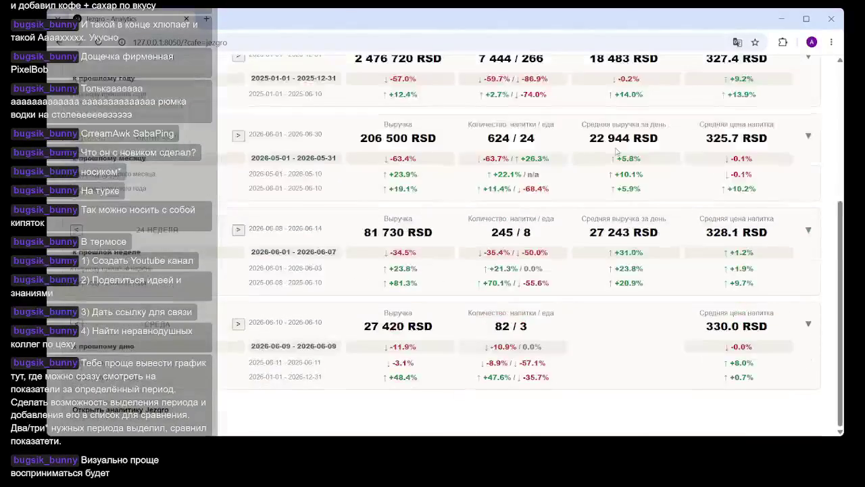
{"action": "scroll", "coordinate": [616, 152], "scroll_direction": "up", "scroll_amount": 3}
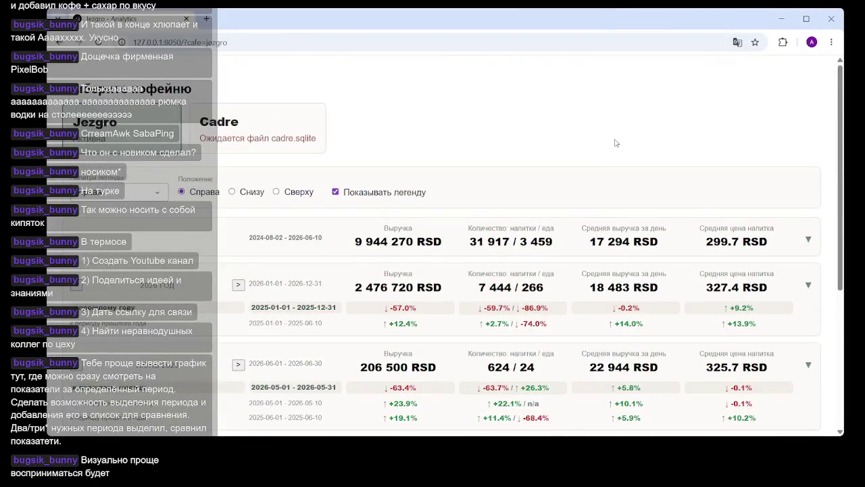
{"action": "scroll", "coordinate": [616, 150], "scroll_direction": "down", "scroll_amount": 3}
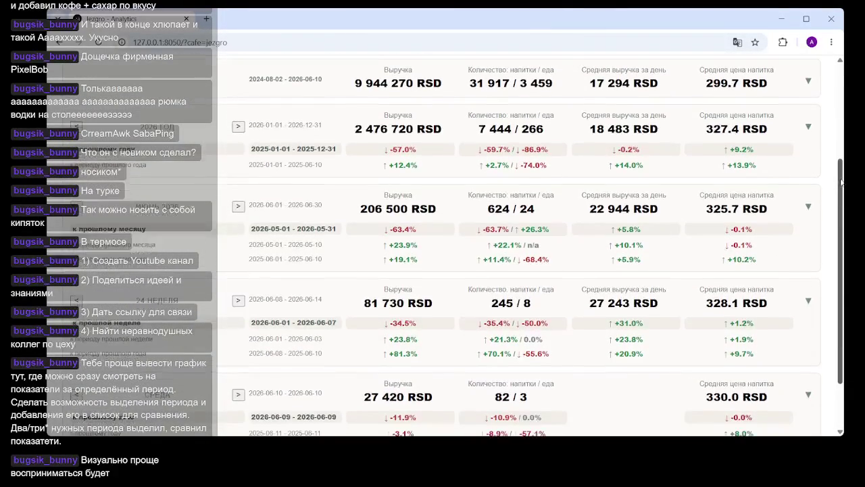
- Return to the top of the period cards and maximize the Chrome window
{"action": "left_click_drag", "start_coordinate": [842, 184], "coordinate": [842, 206]}
{"action": "scroll", "coordinate": [525, 245], "scroll_direction": "up", "scroll_amount": 2}
{"action": "scroll", "coordinate": [525, 245], "scroll_direction": "down", "scroll_amount": 2}
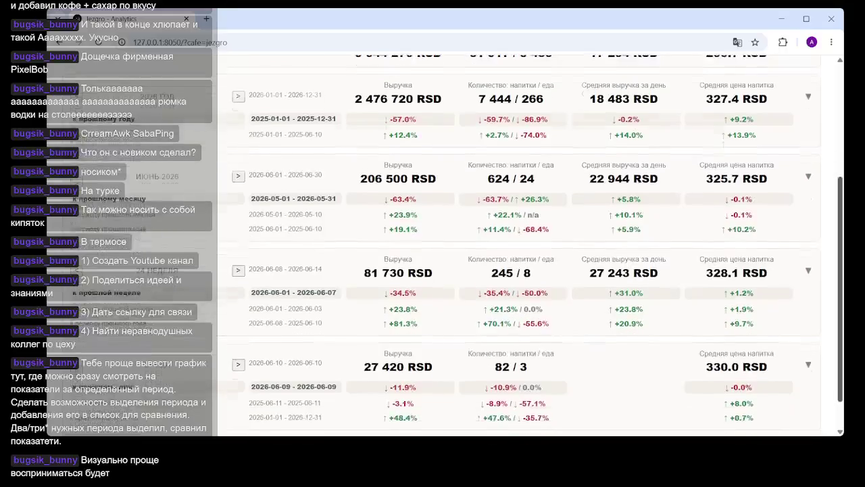
{"action": "scroll", "coordinate": [526, 246], "scroll_direction": "up", "scroll_amount": 1}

########################################

TASK DESCRIPTION
Give the data above again, exactly, with every picture removed.

WRITTEN ANSWER
{"action": "scroll", "coordinate": [616, 152], "scroll_direction": "up", "scroll_amount": 3}
{"action": "scroll", "coordinate": [616, 150], "scroll_direction": "down", "scroll_amount": 3}
- Return to the top of the period cards and maximize the Chrome window
{"action": "left_click_drag", "start_coordinate": [842, 184], "coordinate": [842, 206]}
{"action": "scroll", "coordinate": [525, 245], "scroll_direction": "up", "scroll_amount": 2}
{"action": "scroll", "coordinate": [525, 245], "scroll_direction": "down", "scroll_amount": 2}
{"action": "scroll", "coordinate": [526, 246], "scroll_direction": "up", "scroll_amount": 1}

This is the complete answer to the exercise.